Antonio e Valentina, avendo saputo della rottura, facevano finta di niente ma erano addolorati ugualmente perché Nicola era uno di casa e gli volevano sinceramente bene. Una situazione difficile, delicata, da trattare con le molle.

“Settimana prossima chiudiamo. Ferie, meritato riposo, tre settimane. Indovinate dove si va tutti insieme?” disse Antonio tirando fuori un depliant da sotto il bancone.

“Dove papi?” chiese Evelyn con scarso entusiasmo.

“Andiamo in Brasile! Rio, San Paulo, Rio delle Amazzoni, Iguacu, Brasilia, Fortaleza. Tra sei giorni il volo da Roma, son già prenotati quattro posti. Tutti insieme, come quando eravate piccoli.”

“Ci farà bene cambiare aria” soggiunse Valentina guardando i figli con un velo di preoccupazione negli occhi.

“Com’è andata?” Sabrina ruppe il silenzio.

“E’ andata. Aveva intuito tutto, mi ha sorpreso davvero. Ma era così evidente?” disse Nicola interrompendo la ricerca in atto.

“Solo tu non avevi capito niente. Io non so come hai potuto essere così cieco in questi tre anni.”
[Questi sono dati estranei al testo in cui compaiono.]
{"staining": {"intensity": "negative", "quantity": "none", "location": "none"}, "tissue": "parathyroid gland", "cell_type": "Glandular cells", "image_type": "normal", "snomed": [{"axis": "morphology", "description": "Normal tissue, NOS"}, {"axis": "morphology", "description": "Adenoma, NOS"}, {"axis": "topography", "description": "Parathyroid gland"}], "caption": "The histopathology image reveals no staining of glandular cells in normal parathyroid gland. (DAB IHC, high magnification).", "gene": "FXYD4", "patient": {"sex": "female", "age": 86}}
“Ed io che credevo di non piacerti, di esserti indifferente!” rispose il ricercatore guardandola con un lieve disagio.

“Perché hai sempre la testa fra le nuvole. O dentro il mare!” disse Sabrina sorridendo felice.

“In effetti la tua breve love story con Eros mi ha definitivamente aperto gli occhi. Sapessi che attacchi di gelosia mi facevate venire! Non mi è scoppiato il fegato per miracolo.”

“Missione compiuta. Sono fiera del risultato, un po’ meno del metodo, ma devi sapere che ero stata chiara con Eros: gli avevo detto sin dal primo momento che era una cosa passeggera. Mi ha mollato per questa ragione, credo; in definitiva sentiva che non ero sua e non ha resistito a questo stato di incertezza.”

“Sei diabolica, lo sai? A guardarti non si direbbe ma sei diabolica sul serio” disse Nicola sfiorandola con un bacio.

“Per te avrei mosso mari e monti, non l’hai ancora capito? Ed ora ho un altro problema.”

“I problemi sono come gli esami: non finiscono mai. Avanti, spara, cosa c’è?”

“Flora.”

“Ahi…tutti lo vogliono, tutti lo cercano ma nessuno lo vuole” disse Nicola riferendosi a se stesso.

“Quella ragazza ti ha messo gli occhi addosso, lo sai bene; almeno questo l’hai capito!”

“Se tu fossi stata chiara sin dal primo momento forse avrei capito qualcosa molto prima” disse Nicola piccato.

“Buongiorno” disse Flora entrando nello studio con entusiasmo.

“Lupus in fabula” mormorò Sabrina tra i denti.

“Come, scusa?” chiese Flora che non aveva sentito.

“Benvenuta Flora; stavamo parlando di te in questo preciso momento. Oggi laboratorio; con me, ovviamente” disse Sabrina alzandosi e facendole segno di seguirla.

La studentessa guardò Nicola improvvisamente imbronciata.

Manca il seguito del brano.